İklim değişikliği, sivrisinek ve kene vektörleri üzerinde doğrudan bir etki ve ortaya çıkan VBD'lere karşı kırılganlık üzerindeki dolaylı etkiler gibi çeşitli süreçlerle ortaya çıkan hastalık oranlarını şekillendirebilir. Örneğin, daha yüksek sıcaklıklar daha uzun üreme mevsimlerine ve özellikle sivrisinek popülasyonları için daha yüksek tarama oranlarına neden olur. Bu, bu vektörlerin daha fazla bölge aramasına neden olur; bu, daha sıcak sıcaklıklarda da daha kolay bulunur.

Çoğu banliyö konut mülkünün karakteristik ortamları, bu vektörler için bir yaşam alanı yaratmaktadır; bu durum, ortaya çıkan VBD'ler ile daha fazla kenenin ve insan enfeksiyonunun neden yerleşim alanlarından giderek daha fazla rapor edildiğini açıklayabilir.

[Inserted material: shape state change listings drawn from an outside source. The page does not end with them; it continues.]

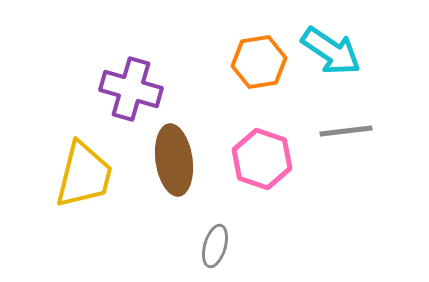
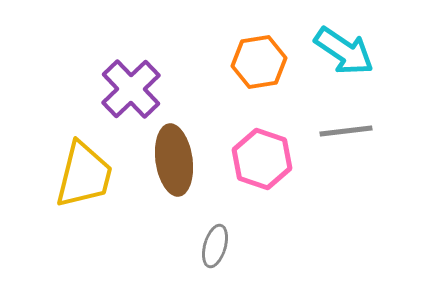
cyan arrow: moved 13 px right
purple cross: rotated 30 degrees clockwise
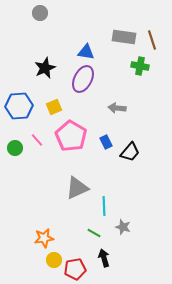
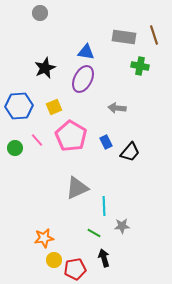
brown line: moved 2 px right, 5 px up
gray star: moved 1 px left, 1 px up; rotated 21 degrees counterclockwise
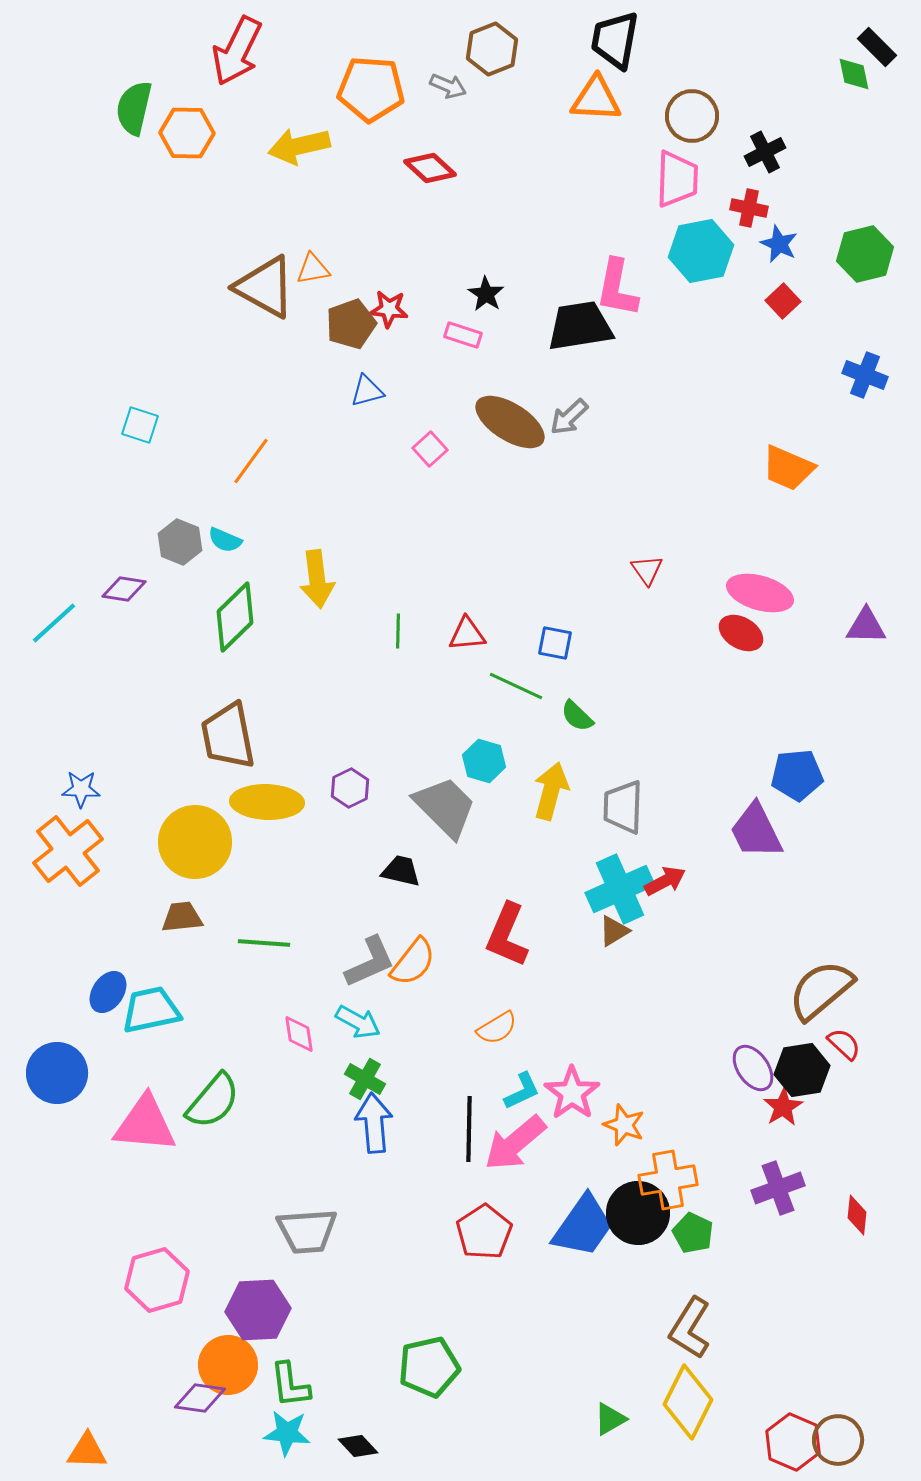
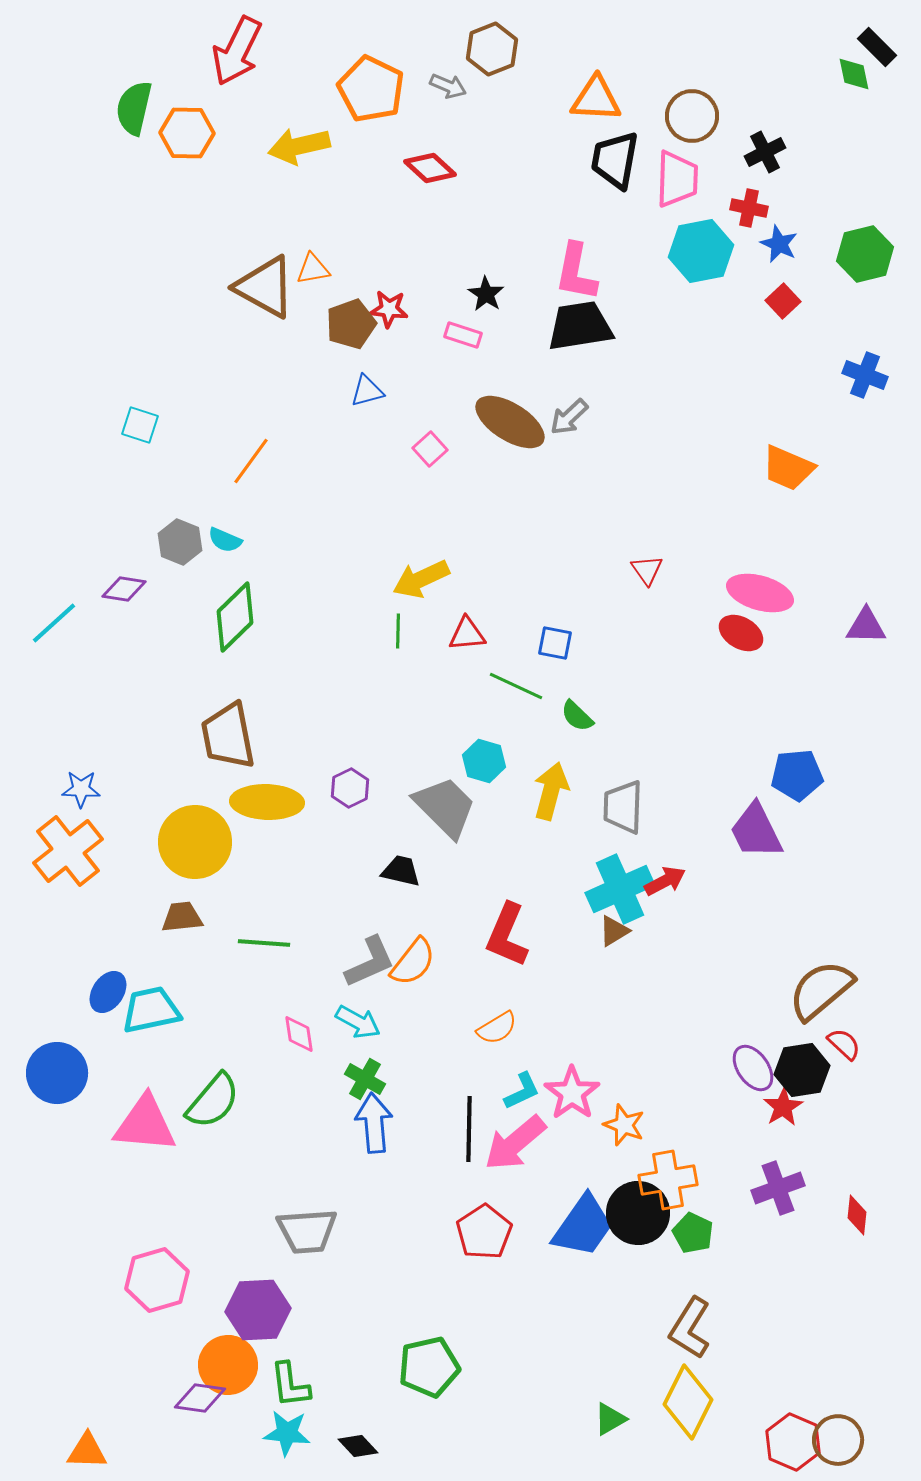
black trapezoid at (615, 40): moved 120 px down
orange pentagon at (371, 89): rotated 22 degrees clockwise
pink L-shape at (617, 288): moved 41 px left, 16 px up
yellow arrow at (317, 579): moved 104 px right; rotated 72 degrees clockwise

Sıcak sıcaklıkların dolaylı etkileri, kuraklık veya selden sonra insan bağışıklık sistemlerinin zayıflatılmasını ve kasırga ve sel gibi felaketleri takiben sağlık sisteminin bozulmasını içerir. Birçok bilim adamı, iklim değişikliğinin ortaya çıkan VBD'lerin yayılmasını nasıl etkilediğini açıklamak için, istisnai iklim koşullarının insanların davranışlarını etkilediği ve vektörlere maruz kalmayı artırdığı bu dolaylı mekanizmayı düşünmektedir.

Uyarı kelimesi

İklim değişikliği ve artan VBD'ler arasındaki dernekler için kanıtlar güçlü olsa da, derneklerin her zaman nedensel bir bağlantı göstermediğini aklımızda tutmalıyız. Sivrisineklerin değişen dağılımını ve ortaya çıkan VBD'lerin kene vektörlerini iklim değişikliğine kesin olarak atfetmek için, rastgele deneysel koşullar altında nedensellik bilimsel ilkeleri oluşturulmalıdır.

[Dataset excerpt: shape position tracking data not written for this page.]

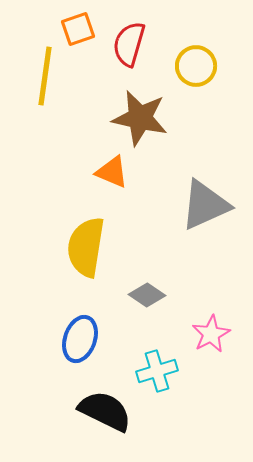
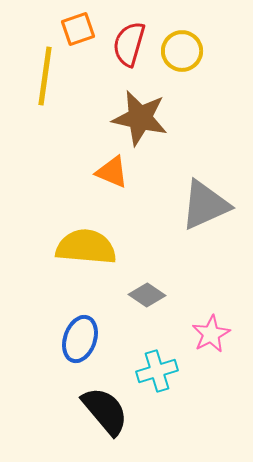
yellow circle: moved 14 px left, 15 px up
yellow semicircle: rotated 86 degrees clockwise
black semicircle: rotated 24 degrees clockwise
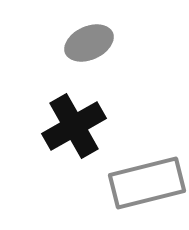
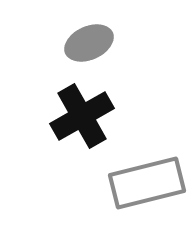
black cross: moved 8 px right, 10 px up
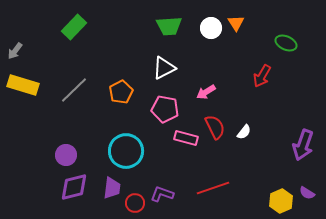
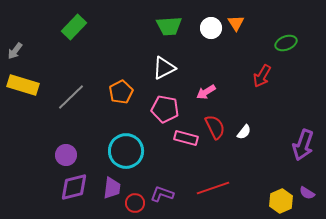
green ellipse: rotated 45 degrees counterclockwise
gray line: moved 3 px left, 7 px down
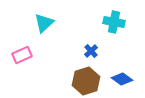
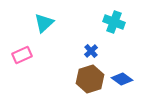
cyan cross: rotated 10 degrees clockwise
brown hexagon: moved 4 px right, 2 px up
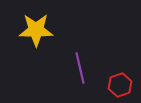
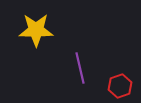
red hexagon: moved 1 px down
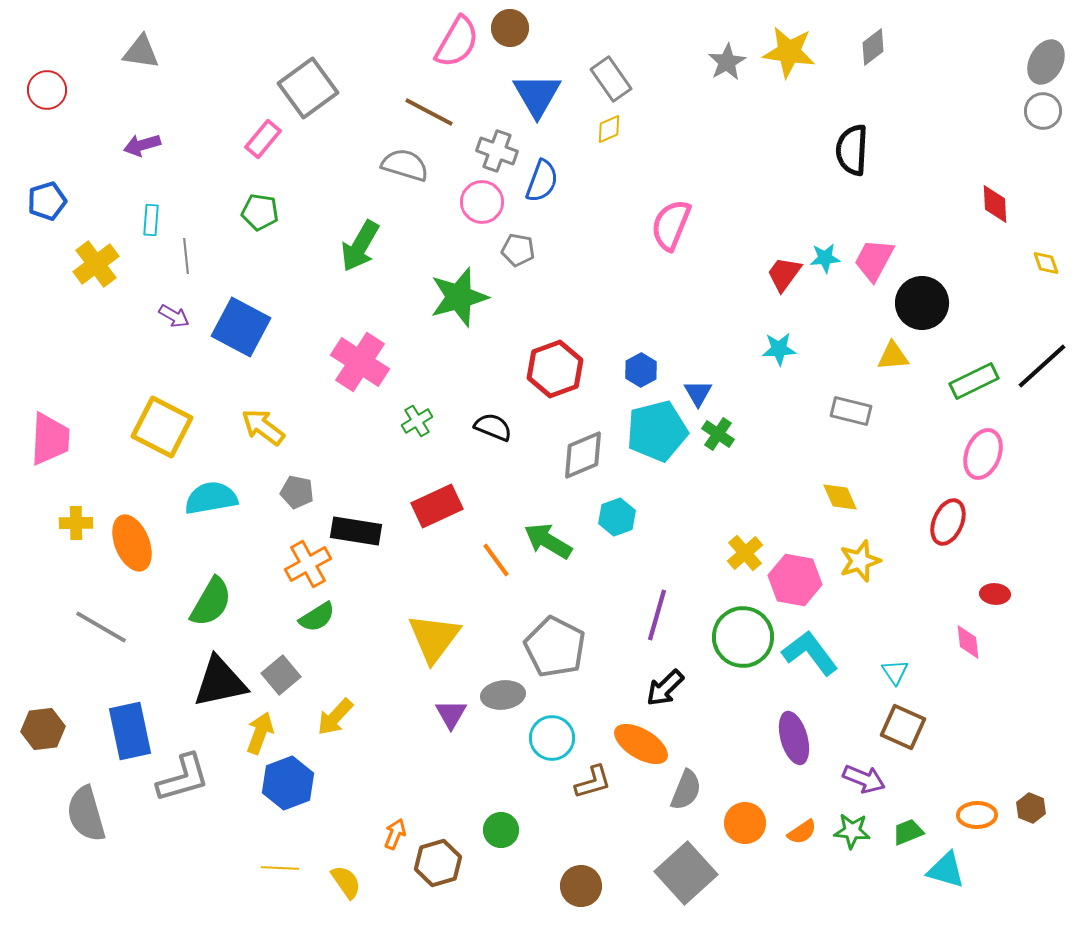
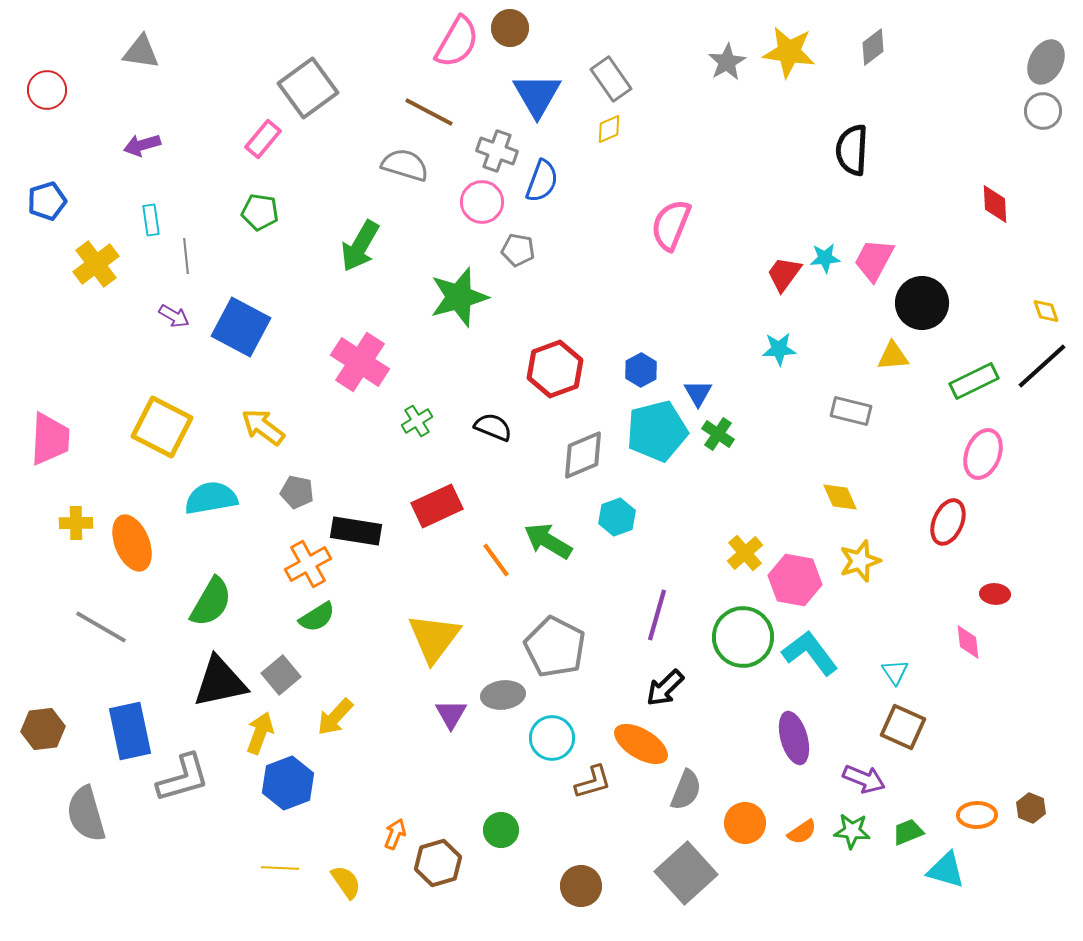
cyan rectangle at (151, 220): rotated 12 degrees counterclockwise
yellow diamond at (1046, 263): moved 48 px down
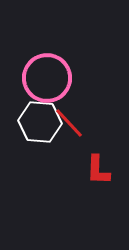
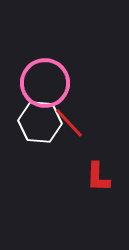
pink circle: moved 2 px left, 5 px down
red L-shape: moved 7 px down
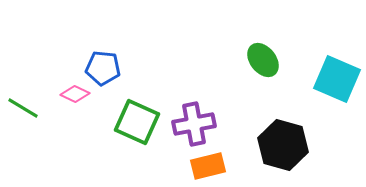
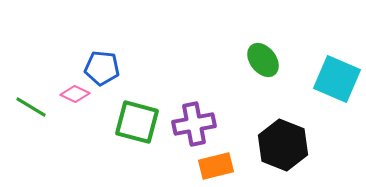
blue pentagon: moved 1 px left
green line: moved 8 px right, 1 px up
green square: rotated 9 degrees counterclockwise
black hexagon: rotated 6 degrees clockwise
orange rectangle: moved 8 px right
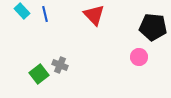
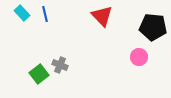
cyan rectangle: moved 2 px down
red triangle: moved 8 px right, 1 px down
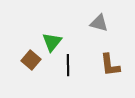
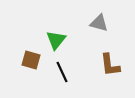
green triangle: moved 4 px right, 2 px up
brown square: rotated 24 degrees counterclockwise
black line: moved 6 px left, 7 px down; rotated 25 degrees counterclockwise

Bilim insanlarının iklim değişikliğinin doğrudan hastalık taşıyan sivrisinek ve kenelerin popülasyonunu doğrudan arttırdığını kesin olarak söylemeleri için, önce bu hastalık vektörlerinin dağılımındaki değişikliklerin diğer faktörlerden kaynaklanmadığını göstermeleri gerekir.

İklim değişikliği ile ortaya çıkan VBD'lerin yayılması arasındaki ilişkiyi neden önemsemeliyiz? Birincisi, yaygın böcekler çoklu patojenleri iletebilir. Örneğin, sivrisinek Aedes aegypti tek başına Zika virüsü, dang virüsü, chikungunya virüsü ve sarı humma virüsünü yayabilir Ixodes scapularis tek başlarına Lyme hastalığı, anaplazmoz ve babesiosis gibi etkenleri bulabilirler.

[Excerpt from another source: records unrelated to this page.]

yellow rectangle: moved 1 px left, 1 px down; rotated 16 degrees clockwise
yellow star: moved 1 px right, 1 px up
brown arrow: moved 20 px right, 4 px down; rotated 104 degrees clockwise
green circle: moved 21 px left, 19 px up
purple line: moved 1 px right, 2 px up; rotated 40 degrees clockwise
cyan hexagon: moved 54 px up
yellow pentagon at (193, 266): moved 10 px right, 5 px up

İkincisi, bu hastalıkların birçoğu etkilenen bireyler için artan sağlık bakım maliyetleri, sakatlık ve hatta ölüme yol açmaktadır.

Mevcut kanıtlar, iklim değişikliğinin sivrisinek ve kene kaynaklı hastalıklarda coğrafi ve mevsimsel değişikliklerde önemli bir etken olmasına rağmen, arazi kullanım düzenleri, sosyoekonomik ve kültürel faktörler, haşere kontrolü, sağlık hizmetlerine erişim gibi diğer faktörlerin, ve hastalık riskine insan müdahalesi de rol oynar.

İklim değişikliğinin, ortaya çıkmakta olan halk sağlığı açısından önem arz eden VBD'ler üzerindeki etkisini açık bir şekilde ortaya koymak için daha sıkı ve uzun vadeli çalışmalara ihtiyaç vardır. İklim değişikliği bu hastalıkların bulaşmasını arttırırsa, bunun önlenmesi amacıyla nasıl gerçekleştiğini anlamak için gerekli tüm adımları atmamız gerekir. Aksi halde, banliyölerde Amerikan ev sahipliği hayali tehdit altındadır ve iklim değişikliği kısa sürede bu Amerikan rüyasını baltalayan adaletsizlik ve zorluklar listesine eklenebilir.

Bu makale ilk olarak Oghenekaro Omodior ve Daniel Becker tarafından Söyleşi kitabında yayınlandı. Orijinal makaleyi buradan okuyun.